__About this exercise__
Extract the text of the page in each row, reproducing every line verbatim and in its original order.

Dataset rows
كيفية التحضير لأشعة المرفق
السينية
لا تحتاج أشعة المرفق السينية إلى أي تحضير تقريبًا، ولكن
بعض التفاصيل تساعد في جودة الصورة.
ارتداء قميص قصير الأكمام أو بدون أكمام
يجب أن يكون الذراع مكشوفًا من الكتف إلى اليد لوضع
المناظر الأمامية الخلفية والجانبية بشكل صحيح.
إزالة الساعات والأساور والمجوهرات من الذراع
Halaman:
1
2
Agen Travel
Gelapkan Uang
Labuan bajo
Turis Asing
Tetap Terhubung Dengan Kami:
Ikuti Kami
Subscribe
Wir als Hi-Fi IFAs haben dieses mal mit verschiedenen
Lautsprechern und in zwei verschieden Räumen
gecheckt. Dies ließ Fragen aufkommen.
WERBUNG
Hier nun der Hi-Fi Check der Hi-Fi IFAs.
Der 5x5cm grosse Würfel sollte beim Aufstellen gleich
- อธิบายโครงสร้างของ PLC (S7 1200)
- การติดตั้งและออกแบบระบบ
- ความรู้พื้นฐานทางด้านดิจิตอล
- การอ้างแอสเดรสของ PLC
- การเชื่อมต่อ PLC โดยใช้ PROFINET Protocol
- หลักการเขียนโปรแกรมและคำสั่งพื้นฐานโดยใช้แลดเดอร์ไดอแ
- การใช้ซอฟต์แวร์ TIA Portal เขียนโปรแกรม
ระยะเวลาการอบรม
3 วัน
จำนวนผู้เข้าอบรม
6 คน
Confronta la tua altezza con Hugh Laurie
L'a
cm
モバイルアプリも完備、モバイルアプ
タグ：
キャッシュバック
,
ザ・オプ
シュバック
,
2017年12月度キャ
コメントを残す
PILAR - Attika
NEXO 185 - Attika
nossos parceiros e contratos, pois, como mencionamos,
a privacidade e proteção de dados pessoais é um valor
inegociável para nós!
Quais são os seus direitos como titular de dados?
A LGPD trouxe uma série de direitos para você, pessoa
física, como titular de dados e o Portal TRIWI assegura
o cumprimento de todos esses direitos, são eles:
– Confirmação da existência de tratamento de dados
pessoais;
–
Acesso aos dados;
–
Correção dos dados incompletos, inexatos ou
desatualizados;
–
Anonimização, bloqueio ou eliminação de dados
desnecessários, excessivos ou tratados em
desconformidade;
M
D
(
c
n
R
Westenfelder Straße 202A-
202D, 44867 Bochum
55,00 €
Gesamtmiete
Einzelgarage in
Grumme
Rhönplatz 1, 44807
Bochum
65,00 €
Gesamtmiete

__Solution for this problem__
كيفية التحضير لأشعة المرفق
السينية
لا تحتاج أشعة المرفق السينية إلى أي تحضير تقريبًا، ولكن
بعض التفاصيل تساعد في جودة الصورة.
ارتداء قميص قصير الأكمام أو بدون أكمام
يجب أن يكون الذراع مكشوفًا من الكتف إلى اليد لوضع
المناظر الأمامية الخلفية والجانبية بشكل صحيح.
إزالة الساعات والأساور والمجوهرات من الذراع
Halaman:
1
2
Agen Travel
Gelapkan Uang
Labuan bajo
Turis Asing
Tetap Terhubung Dengan Kami:
Ikuti Kami
Subscribe
Wir als Hi-Fi IFAs haben dieses mal mit verschiedenen
Lautsprechern und in zwei verschieden Räumen
gecheckt. Dies ließ Fragen aufkommen.
WERBUNG
Hier nun der Hi-Fi Check der Hi-Fi IFAs.
Der 5x5cm grosse Würfel sollte beim Aufstellen gleich
- อธิบายโครงสร้างของ PLC (S7 1200)
- การติดตั้งและออกแบบระบบ
- ความรู้พื้นฐานทางด้านดิจิตอล
- การอ้างแอสเดรสของ PLC
- การเชื่อมต่อ PLC โดยใช้ PROFINET Protocol
- หลักการเขียนโปรแกรมและคำสั่งพื้นฐานโดยใช้แลดเดอร์ไดอแ
- การใช้ซอฟต์แวร์ TIA Portal เขียนโปรแกรม
ระยะเวลาการอบรม
3 วัน
จำนวนผู้เข้าอบรม
6 คน
Confronta la tua altezza con Hugh Laurie
L'a
cm
モバイルアプリも完備、モバイルアプ
タグ：
キャッシュバック
,
ザ・オプ
シュバック
,
2017年12月度キャ
コメントを残す
PILAR - Attika
NEXO 185 - Attika
nossos parceiros e contratos, pois, como mencionamos,
a privacidade e proteção de dados pessoais é um valor
inegociável para nós!
Quais são os seus direitos como titular de dados?
A LGPD trouxe uma série de direitos para você, pessoa
física, como titular de dados e o Portal TRIWI assegura
o cumprimento de todos esses direitos, são eles:
– Confirmação da existência de tratamento de dados
pessoais;
–
Acesso aos dados;
–
Correção dos dados incompletos, inexatos ou
desatualizados;
–
Anonimização, bloqueio ou eliminação de dados
desnecessários, excessivos ou tratados em
desconformidade;
M
D
(
c
n
R
Westenfelder Straße 202A-
202D, 44867 Bochum
55,00 €
Gesamtmiete
Einzelgarage in
Grumme
Rhönplatz 1, 44807
Bochum
65,00 €
Gesamtmiete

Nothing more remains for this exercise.